Competitors also have their own mentors to help them to make the most of themselves and their talents in the competition.There will be around 150,000 visitors over the four days of the competition. Many of them will be schoolchildren from Britain, in an effort to persuade them that some of the competitions they are watching could provide them with the key to a secure employment future. "The team are going to be in training for it," said Mr Jones, "but it will become more than just a skills competition – it becomes a careers festival as well."

Certainly, those who have toiled for the UK over the past 15 to 20 years of the competition have found it no hindrance to their future careers – in fact it has been a positive boon.

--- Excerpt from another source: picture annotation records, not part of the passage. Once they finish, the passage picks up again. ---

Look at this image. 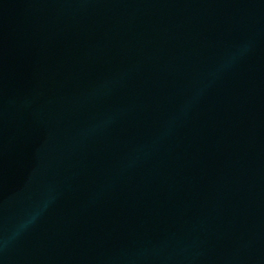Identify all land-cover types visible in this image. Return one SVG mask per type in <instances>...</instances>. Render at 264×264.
<instances>
[{
    "label": "water",
    "instance_id": "water-1",
    "mask_svg": "<svg viewBox=\"0 0 264 264\" xmlns=\"http://www.w3.org/2000/svg\"><path fill=\"white\" fill-rule=\"evenodd\" d=\"M17 264H264V0L172 1Z\"/></svg>",
    "mask_w": 264,
    "mask_h": 264
}]
</instances>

In 2009, when the event last took place in Calgary, Canada, there were three gold medals for British competitors.

Adam Smith, who is employed at the Ritz Hotel in London, won the gold in the cookery section. He has had three promotions since returning from the competition and is now senior sous chef at the world-famous restaurant – third in command out of a staff of 53. It has been financially rewarding for him and he has also had international exposure for his culinary skills.

Richard Sagar, who took gold in the electrical installations sections, has now set up his own company, which is based in London.

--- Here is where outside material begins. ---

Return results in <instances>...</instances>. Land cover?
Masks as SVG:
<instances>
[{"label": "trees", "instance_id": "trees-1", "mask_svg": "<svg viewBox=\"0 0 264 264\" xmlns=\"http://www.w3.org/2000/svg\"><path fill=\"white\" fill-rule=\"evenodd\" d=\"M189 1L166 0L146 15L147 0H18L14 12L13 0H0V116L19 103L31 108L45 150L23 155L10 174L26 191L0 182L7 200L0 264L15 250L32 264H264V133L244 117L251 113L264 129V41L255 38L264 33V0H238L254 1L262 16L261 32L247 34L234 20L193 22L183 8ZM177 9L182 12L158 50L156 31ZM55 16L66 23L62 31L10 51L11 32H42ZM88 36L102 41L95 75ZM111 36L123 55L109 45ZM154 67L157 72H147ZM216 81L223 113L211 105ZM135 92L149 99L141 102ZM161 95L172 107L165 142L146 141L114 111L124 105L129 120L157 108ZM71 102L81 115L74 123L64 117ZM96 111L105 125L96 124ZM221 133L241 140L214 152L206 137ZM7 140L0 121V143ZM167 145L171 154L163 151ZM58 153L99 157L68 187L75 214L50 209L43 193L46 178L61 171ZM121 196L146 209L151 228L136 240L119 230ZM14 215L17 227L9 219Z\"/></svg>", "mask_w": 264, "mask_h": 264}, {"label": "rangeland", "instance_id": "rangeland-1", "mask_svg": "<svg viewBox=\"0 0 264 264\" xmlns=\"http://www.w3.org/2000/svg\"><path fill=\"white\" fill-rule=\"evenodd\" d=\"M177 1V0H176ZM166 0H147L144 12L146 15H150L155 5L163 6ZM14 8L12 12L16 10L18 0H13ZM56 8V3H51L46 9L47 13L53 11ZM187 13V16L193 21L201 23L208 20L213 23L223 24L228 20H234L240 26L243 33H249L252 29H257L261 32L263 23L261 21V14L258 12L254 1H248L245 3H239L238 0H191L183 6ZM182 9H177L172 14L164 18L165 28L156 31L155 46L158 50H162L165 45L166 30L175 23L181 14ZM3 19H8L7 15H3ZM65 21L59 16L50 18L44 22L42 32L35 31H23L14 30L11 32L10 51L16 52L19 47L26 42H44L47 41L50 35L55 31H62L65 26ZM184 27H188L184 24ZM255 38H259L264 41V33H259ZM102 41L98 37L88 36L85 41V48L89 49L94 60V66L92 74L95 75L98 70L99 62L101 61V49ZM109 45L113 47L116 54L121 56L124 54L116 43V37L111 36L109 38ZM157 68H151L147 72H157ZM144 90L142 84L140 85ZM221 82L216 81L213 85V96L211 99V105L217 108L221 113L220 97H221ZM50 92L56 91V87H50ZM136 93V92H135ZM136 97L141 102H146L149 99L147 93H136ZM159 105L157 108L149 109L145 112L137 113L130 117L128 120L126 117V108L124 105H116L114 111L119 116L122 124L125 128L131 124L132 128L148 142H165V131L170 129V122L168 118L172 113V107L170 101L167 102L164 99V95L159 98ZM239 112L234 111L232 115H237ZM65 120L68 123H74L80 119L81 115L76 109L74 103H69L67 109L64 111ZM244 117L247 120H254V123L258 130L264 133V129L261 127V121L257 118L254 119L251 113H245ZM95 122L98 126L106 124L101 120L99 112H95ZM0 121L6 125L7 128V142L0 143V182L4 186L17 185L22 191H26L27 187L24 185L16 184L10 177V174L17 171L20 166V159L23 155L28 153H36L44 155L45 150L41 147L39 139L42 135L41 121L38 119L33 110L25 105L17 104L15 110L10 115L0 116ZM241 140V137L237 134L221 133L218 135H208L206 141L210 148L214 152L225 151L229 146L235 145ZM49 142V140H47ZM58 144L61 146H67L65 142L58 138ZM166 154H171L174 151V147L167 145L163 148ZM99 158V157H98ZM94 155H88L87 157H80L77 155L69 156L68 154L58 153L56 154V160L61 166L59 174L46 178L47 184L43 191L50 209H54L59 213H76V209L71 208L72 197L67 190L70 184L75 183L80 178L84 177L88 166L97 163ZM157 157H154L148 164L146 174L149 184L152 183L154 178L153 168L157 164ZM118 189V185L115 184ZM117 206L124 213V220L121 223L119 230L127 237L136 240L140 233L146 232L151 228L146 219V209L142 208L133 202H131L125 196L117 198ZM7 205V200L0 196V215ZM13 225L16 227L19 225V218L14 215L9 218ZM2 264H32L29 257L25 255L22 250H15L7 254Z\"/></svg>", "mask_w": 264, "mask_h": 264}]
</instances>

The third gold medal winner was Mark Nevin, from Edinburgh in the painting and decorating section. He is now director of a business managing 30 people. A spokeswoman said he had also won business from the Prince of Wales at Dumfries House, a Scottish stately home which the Prince helped to save for the nation.

Quite often, the event takes place without the glare of publicity being thrust upon it. This time the organisers are making great play of fielding their largest team ever, with between 35 and 40 competitors taking part. They will be selected from up to 85 hopefuls chosen as part of the initial squad in November.

Government ministers keep a watchful eye on proceedings. It could also be the one Olympic-style competition where Team UK emerges as the front-runner. The UK is likely to be fielding the biggest team for the event – which, organisers says, knocks the oft-held opinion that we lag way behind the rest of the world. when it comes to developing practical skills.

October is likely to give us the answer to that question.